Simulation of stability or failure of a combustion front during in-situ combustion in a Post-SAGD process

Abstract

The highly viscous nature of heavy oil/bitumen in the Lloydminster area leads to difficulty for oil recovery and production. In-situ combustion (ISC) is an attractive candidate as a post-SAGD (steam assisted gravity drainage) operation to improve oil mobilization and maximize oil production. The objective of the study was to demonstrate that the stability or failure of a combustion front when in-situ combustion is implemented in a post-SAGD reservoir can be realistically simulated on the basis of a sound understanding of the underlying chemical reactions, whose rates and stoichiometry have been determined from laboratory measurements.
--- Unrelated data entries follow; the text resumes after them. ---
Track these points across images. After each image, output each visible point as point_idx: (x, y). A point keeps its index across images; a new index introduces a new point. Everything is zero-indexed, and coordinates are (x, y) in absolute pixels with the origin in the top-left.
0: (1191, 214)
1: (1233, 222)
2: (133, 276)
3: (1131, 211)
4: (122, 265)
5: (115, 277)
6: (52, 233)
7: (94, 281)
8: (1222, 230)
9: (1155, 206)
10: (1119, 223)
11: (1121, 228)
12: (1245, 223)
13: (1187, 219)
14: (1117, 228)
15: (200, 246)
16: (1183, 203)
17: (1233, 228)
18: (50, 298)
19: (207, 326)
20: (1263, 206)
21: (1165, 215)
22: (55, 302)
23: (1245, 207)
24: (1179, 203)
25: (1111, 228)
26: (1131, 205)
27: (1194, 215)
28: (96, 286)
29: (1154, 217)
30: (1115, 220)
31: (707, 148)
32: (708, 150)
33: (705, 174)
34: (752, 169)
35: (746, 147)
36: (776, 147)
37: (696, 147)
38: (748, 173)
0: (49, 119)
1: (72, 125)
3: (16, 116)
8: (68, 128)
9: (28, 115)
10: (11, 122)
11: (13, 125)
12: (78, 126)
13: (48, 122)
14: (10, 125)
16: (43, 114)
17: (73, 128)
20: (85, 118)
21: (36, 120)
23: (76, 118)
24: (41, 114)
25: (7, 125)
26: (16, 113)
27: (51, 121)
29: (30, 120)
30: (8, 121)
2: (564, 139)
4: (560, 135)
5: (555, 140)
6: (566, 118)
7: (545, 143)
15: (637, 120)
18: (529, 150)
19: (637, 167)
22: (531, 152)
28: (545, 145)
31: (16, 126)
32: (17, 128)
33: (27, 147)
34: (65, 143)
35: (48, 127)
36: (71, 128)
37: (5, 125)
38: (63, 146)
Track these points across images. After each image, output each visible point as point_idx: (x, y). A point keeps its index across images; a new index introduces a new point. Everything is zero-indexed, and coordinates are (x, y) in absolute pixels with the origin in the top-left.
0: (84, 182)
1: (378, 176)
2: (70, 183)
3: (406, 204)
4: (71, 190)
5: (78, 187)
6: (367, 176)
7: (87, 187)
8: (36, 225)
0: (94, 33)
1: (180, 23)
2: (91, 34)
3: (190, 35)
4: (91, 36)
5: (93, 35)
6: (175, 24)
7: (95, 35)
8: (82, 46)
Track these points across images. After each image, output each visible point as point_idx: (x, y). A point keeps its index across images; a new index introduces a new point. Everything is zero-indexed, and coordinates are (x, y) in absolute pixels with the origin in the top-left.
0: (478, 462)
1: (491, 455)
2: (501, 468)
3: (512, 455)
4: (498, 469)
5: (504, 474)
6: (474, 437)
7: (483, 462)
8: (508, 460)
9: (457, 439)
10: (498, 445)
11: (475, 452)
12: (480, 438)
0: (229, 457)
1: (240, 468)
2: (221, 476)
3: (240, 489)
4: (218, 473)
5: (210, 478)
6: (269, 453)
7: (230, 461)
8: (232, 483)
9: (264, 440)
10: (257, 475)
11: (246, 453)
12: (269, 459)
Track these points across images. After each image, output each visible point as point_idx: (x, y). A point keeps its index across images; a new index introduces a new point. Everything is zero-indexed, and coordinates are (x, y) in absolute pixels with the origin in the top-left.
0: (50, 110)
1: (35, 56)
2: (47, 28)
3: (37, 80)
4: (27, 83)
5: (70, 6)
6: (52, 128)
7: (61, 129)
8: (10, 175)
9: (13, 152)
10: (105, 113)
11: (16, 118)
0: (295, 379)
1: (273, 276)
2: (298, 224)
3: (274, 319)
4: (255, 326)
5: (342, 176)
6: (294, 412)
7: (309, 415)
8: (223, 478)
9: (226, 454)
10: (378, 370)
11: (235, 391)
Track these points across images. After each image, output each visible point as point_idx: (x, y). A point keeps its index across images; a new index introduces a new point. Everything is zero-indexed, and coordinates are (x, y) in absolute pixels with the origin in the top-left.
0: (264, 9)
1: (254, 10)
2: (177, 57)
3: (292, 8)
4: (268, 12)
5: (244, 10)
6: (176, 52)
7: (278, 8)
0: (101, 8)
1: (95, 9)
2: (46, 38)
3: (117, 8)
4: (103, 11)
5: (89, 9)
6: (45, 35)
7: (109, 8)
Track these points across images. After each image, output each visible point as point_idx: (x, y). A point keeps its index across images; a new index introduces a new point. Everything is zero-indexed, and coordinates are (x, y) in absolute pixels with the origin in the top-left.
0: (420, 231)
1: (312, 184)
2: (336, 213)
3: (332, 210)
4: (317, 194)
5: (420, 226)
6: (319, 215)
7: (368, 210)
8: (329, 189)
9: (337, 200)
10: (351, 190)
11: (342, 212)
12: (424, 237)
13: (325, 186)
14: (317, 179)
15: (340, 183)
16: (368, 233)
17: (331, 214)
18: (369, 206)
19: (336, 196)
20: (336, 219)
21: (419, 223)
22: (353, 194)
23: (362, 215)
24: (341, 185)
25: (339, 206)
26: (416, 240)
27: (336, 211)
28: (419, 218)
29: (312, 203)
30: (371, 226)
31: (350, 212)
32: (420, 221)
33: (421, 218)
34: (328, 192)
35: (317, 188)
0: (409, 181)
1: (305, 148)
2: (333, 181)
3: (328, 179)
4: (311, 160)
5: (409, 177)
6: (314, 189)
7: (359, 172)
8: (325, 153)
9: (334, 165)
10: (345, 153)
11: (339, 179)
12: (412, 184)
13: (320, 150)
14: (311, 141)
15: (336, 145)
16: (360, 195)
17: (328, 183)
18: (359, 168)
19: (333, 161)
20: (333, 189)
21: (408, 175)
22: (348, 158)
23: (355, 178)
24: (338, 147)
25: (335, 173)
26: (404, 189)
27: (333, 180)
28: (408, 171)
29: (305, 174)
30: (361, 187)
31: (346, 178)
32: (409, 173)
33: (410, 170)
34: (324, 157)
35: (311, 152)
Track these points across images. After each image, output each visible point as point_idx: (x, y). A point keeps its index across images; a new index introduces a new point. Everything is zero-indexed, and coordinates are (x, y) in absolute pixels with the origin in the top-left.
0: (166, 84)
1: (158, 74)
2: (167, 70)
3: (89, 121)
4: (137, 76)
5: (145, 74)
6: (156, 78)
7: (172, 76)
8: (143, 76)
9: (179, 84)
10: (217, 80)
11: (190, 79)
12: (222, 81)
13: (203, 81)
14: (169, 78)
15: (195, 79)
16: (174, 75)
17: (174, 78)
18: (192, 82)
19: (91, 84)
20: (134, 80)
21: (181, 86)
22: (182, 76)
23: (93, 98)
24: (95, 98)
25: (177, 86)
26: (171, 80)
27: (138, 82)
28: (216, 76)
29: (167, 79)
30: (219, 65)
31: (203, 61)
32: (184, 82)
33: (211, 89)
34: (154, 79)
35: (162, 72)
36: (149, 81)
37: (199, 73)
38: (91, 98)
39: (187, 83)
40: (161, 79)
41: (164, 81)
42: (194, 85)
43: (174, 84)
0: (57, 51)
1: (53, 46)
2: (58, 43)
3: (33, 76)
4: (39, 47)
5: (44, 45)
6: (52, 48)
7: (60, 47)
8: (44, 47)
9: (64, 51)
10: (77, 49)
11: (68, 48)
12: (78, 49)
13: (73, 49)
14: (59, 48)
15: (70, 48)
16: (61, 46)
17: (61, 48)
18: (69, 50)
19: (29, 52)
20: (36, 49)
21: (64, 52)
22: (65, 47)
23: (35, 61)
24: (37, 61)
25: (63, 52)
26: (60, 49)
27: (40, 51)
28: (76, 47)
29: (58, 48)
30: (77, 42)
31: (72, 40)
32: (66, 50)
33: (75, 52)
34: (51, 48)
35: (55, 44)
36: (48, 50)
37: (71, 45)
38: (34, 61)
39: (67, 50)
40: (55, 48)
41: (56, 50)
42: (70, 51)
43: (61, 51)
This accomplishment represents a significant step towards an improved application of the in-situ combustion processes.The simulations were performed with the Computer Modelling Group's (CMG) commercial simulator STARS. Four dominant ISC chemical reactions (i.e., pyrolysis of non-volatile oil, low-temperature oxidation, pyrolysis of partially oxidized oil, and combustion) were developed on the basis of available experimental data. Material and energy balances were applied. A representative fluid properties package was obtained by tuning components' parameters to match with available vapor-liquid equilibrium data. ISC was initiated after the steam-assisted gravity drainage stage had been simulated. By successively reducing the simulated initial (pre-SAGD) oil saturation in steps, it was shown that the combustion front changed from stable propagation to being extinguished at a low initial oil saturation around 0.06, for which a combustion-front temperature of 400 °C was maintained. The residual oil saturation approached zero after combustion.